Le droit européen n'oblige pas les États membres à faire payer les véhicules routiers. Si un État membre met en oeuvre un péage, spécifique ou non aux poids lourds, aucune directive n'impose de prévoir un télépéage. Mais dès lors que le télépéage existe au plan national, il doit en principe respecter les spécifications techniques assurant l'interopérabilité des équipements embarqués à bord des véhicules.
J'en viens à quelques précisions sémantiques utiles. La vignette désigne en droit européen tout système de tarification valable pour une certaine durée, indépendamment du kilométrage parcouru. Notre vignette automobile française, maintenue pour les utilitaires, et notre taxe à l'essieu relèvent de cette catégorie. Le péage, au sens du droit de l'Union, est caractérisé par une facturation assise sur le kilométrage parcouru. Tel est bien le cas des péages en vigueur sur les autoroutes concédées ; tel sera aussi le cas de la taxe poids lourds.
Rappelons que le recouvrement de la taxe poids lourds est confié à la société Ecomouv' dans le cadre d'un partenariat public-privé. L'acquittement de la taxe est rendu possible par l'équipement électronique de chaque poids lourd, détecté par les systèmes de télépéage des autoroutes. Le système du télépéage routier sera interopérable dès sa mise en oeuvre. Mais, parmi les six dispositifs de télépéage autoroutier, trois ne sont pas compatibles avec les normes édictées par la Commission européenne dans sa décision 2009/750 du 6 octobre 2009. Ils devront donc être modifiés d'ici le 1er octobre pour que les poids lourds circulant en France n'aient qu'un seul équipement à bord.
La proposition de directive qui nous est soumise paraît raisonnable, comme le sont les textes envisagés pour améliorer les contrôles, même si les délais de mise en oeuvre du tachygraphe intelligent devraient être réduits. Il faut en revanche s'opposer à toute libéralisation du cabotage routier : les entreprises françaises en souffriraient, tout comme l'environnement, puisque la pression à la baisse des prix rendrait ce mode de transport plus attractif que le fret fluvial ou ferroviaire, moins polluants.

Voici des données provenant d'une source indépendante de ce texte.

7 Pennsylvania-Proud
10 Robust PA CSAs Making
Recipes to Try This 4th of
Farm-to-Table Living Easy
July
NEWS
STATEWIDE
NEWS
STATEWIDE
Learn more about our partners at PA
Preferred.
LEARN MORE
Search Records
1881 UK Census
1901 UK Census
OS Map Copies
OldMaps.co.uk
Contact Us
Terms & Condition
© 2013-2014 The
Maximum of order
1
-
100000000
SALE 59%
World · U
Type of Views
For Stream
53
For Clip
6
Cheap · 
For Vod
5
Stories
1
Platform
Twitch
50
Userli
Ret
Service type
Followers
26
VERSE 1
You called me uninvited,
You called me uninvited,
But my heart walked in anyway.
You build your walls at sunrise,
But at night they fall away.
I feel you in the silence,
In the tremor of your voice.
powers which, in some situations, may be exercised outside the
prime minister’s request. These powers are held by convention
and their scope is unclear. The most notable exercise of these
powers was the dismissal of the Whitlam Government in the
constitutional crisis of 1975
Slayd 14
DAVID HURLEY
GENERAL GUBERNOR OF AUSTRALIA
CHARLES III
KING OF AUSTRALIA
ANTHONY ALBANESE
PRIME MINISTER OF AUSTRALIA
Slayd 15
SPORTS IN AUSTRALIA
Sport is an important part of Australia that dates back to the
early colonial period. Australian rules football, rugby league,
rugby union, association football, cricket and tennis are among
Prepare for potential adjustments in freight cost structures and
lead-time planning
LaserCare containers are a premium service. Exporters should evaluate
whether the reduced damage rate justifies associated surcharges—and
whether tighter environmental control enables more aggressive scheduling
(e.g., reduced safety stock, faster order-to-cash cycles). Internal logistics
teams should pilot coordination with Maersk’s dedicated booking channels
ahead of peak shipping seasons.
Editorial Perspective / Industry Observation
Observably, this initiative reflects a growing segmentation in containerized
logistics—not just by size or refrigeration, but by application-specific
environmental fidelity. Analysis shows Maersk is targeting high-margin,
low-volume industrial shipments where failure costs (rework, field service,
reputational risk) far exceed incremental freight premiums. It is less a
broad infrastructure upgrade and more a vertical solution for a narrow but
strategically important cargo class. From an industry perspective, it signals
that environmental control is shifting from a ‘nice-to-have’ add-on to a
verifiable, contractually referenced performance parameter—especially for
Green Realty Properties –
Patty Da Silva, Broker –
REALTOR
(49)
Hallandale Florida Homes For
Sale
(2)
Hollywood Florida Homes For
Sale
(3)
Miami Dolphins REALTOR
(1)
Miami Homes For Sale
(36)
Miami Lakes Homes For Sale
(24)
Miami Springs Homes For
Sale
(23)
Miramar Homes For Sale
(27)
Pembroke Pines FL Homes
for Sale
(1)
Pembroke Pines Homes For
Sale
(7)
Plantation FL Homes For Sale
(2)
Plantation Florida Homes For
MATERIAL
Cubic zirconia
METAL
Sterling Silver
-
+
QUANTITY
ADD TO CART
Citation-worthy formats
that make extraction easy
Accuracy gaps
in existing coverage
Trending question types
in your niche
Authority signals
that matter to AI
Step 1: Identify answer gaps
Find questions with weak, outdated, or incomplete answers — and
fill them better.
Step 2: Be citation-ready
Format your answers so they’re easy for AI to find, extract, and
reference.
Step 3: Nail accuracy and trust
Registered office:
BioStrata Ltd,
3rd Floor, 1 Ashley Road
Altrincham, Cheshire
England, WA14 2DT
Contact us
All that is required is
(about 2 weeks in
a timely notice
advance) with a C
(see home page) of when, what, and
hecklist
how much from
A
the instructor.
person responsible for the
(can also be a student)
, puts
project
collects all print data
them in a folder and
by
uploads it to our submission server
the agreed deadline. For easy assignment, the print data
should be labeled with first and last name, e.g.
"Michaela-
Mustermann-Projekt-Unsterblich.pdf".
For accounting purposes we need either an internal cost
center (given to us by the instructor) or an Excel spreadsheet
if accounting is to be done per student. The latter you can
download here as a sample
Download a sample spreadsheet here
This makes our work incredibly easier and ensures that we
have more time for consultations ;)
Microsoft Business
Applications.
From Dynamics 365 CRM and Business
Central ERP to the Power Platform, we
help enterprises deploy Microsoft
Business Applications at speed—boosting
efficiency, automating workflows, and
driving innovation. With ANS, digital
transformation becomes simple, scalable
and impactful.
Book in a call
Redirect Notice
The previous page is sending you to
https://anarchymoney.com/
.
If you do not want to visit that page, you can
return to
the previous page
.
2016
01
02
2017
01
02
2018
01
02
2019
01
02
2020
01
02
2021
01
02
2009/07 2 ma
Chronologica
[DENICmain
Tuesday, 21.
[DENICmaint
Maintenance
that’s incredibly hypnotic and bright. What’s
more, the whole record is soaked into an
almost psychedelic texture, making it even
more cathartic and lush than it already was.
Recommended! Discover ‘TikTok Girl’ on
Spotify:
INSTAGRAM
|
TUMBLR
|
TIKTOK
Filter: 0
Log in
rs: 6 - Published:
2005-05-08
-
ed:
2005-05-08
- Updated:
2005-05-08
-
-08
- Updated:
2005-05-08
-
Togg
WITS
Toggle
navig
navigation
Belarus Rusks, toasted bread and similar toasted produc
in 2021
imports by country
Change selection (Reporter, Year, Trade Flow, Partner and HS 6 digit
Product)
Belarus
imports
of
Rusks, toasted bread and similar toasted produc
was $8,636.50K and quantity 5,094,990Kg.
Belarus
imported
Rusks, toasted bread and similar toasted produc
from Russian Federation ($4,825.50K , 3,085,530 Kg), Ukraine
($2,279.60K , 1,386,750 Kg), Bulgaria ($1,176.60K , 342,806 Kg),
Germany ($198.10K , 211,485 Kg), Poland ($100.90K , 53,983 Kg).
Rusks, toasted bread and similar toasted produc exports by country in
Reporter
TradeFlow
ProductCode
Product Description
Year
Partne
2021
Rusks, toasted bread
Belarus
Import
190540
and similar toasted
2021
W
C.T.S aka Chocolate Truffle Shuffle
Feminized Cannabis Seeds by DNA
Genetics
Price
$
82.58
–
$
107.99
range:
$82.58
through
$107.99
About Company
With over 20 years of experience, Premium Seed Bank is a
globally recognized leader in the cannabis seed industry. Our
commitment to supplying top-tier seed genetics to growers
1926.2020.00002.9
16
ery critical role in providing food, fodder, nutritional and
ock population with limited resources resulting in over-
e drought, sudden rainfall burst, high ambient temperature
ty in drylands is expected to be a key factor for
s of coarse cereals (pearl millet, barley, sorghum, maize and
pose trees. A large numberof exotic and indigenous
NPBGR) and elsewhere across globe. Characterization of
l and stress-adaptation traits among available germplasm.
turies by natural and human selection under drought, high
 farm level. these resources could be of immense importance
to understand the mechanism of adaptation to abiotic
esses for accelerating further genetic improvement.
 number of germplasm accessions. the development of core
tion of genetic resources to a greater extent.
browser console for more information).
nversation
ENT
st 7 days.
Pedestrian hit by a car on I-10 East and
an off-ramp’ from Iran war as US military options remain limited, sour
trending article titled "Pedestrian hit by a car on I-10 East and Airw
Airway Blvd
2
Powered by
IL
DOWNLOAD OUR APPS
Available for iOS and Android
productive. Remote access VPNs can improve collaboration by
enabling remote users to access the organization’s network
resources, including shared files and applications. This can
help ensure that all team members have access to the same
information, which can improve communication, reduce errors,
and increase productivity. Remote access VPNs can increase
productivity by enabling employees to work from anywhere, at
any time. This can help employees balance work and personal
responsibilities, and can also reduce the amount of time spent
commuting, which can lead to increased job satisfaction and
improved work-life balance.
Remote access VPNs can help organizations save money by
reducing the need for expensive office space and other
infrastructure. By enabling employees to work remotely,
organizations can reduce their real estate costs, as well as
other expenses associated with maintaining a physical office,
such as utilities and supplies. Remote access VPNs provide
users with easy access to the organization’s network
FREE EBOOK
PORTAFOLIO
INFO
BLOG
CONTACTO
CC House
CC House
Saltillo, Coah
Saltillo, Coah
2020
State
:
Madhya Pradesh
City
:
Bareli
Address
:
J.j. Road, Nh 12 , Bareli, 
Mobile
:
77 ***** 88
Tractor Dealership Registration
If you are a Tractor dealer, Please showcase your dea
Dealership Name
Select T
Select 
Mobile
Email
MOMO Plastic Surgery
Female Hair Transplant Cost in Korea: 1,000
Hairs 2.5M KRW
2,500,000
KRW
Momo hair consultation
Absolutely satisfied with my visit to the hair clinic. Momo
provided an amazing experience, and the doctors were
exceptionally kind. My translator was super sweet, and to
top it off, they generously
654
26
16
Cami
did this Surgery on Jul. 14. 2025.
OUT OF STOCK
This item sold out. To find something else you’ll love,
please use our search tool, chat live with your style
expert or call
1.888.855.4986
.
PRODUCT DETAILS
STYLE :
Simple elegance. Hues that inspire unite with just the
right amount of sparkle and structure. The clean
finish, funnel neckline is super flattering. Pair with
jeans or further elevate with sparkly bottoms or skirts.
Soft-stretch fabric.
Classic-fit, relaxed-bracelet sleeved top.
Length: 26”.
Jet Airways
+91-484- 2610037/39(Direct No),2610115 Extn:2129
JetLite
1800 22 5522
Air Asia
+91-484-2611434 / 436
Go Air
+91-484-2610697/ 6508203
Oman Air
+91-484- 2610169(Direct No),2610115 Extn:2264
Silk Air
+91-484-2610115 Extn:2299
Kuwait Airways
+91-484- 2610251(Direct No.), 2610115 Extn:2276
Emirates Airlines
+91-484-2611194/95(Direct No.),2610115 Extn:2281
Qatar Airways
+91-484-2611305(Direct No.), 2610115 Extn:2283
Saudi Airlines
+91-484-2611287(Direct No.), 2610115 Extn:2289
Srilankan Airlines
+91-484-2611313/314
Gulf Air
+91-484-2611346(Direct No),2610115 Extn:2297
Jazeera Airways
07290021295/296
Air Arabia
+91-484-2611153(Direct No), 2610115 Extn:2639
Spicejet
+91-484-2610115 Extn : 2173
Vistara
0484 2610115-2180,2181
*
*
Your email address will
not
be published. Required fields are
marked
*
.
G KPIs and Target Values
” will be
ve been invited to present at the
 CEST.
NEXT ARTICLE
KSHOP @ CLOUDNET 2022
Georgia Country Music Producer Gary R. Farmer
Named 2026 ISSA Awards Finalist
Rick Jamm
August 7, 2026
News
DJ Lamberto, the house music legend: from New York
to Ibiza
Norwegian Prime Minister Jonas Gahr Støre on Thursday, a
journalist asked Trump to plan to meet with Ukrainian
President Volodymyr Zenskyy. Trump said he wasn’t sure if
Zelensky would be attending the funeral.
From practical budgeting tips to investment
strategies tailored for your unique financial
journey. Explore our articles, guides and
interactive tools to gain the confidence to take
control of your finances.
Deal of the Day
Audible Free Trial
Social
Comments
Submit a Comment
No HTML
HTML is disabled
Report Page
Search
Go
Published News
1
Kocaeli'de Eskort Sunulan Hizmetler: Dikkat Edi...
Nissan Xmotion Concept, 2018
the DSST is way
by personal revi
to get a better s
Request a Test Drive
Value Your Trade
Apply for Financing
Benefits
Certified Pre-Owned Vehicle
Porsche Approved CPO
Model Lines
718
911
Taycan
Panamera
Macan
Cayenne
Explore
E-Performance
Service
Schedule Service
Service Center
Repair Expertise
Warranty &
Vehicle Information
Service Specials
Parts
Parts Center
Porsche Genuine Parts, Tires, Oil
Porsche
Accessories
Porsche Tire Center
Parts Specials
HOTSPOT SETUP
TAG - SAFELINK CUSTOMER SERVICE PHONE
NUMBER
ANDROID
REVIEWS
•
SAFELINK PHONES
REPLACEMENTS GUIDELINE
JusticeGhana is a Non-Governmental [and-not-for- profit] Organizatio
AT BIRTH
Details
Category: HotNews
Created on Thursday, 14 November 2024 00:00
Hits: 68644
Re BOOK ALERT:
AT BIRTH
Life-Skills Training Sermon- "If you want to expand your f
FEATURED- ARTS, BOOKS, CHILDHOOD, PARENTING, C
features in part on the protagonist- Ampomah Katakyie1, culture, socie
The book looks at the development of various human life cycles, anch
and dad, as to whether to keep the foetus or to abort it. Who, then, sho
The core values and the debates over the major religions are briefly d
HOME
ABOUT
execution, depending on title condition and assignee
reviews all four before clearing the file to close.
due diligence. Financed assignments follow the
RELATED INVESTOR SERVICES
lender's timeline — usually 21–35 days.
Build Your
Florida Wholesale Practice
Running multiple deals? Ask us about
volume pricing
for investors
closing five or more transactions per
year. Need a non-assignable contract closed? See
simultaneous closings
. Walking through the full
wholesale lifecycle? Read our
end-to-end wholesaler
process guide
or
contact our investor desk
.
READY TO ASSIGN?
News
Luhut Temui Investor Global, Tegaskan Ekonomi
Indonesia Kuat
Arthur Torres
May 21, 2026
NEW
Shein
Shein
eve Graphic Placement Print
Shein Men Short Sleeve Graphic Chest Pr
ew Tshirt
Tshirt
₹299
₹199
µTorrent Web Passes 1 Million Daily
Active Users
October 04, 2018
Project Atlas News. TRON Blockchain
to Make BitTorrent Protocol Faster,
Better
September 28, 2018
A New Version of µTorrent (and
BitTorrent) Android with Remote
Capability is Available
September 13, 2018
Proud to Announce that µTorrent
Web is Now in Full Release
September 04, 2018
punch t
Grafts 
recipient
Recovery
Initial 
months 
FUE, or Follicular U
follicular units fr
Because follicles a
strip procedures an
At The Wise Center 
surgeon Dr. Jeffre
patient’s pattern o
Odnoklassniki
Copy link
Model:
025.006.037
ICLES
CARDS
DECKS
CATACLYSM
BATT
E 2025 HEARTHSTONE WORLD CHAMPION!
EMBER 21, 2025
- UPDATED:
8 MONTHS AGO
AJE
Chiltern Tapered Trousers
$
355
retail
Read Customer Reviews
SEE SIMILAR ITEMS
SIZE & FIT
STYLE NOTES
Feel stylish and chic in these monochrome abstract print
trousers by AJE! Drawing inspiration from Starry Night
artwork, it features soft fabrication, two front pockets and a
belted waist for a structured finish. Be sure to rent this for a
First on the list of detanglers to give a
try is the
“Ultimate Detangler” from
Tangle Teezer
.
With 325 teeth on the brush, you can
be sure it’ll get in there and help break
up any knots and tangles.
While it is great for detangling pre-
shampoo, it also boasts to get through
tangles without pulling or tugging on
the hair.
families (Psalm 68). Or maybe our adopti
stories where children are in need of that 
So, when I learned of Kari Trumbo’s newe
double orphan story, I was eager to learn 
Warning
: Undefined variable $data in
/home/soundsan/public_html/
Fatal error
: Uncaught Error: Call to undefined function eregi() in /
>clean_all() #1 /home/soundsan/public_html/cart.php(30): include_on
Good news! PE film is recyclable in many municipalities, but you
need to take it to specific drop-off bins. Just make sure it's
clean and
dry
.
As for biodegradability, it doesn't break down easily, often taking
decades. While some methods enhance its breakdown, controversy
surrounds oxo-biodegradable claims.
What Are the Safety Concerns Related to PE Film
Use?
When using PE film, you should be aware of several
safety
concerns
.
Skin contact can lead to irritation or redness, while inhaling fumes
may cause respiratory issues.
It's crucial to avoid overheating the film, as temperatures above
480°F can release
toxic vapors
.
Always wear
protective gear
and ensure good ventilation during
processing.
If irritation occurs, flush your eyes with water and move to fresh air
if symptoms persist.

Une concertation doit être menée sur les moyens de rendre nos entreprises de fret plus compétitives. Naturellement, l'effort principal doit porter sur une plus forte harmonisation fiscale et sociale, afin de réduire des disparités manifestement excessives. Mais nous devons aussi nous interroger sur la divergence de nos coûts horaires avec ceux de l'Allemagne. Cela n'est pas contradictoire avec les préoccupations écologiques. Il faut bien sûr encourager les moyens de transport les plus respectueux de l'environnement, mais le transport routier est et restera indispensable. L'enjeu est de savoir si la France conservera ses entreprises et ses emplois dans le secteur, ou si le marché sera pris de plus en plus par d'autres, sans le moindre bénéfice pour l'environnement.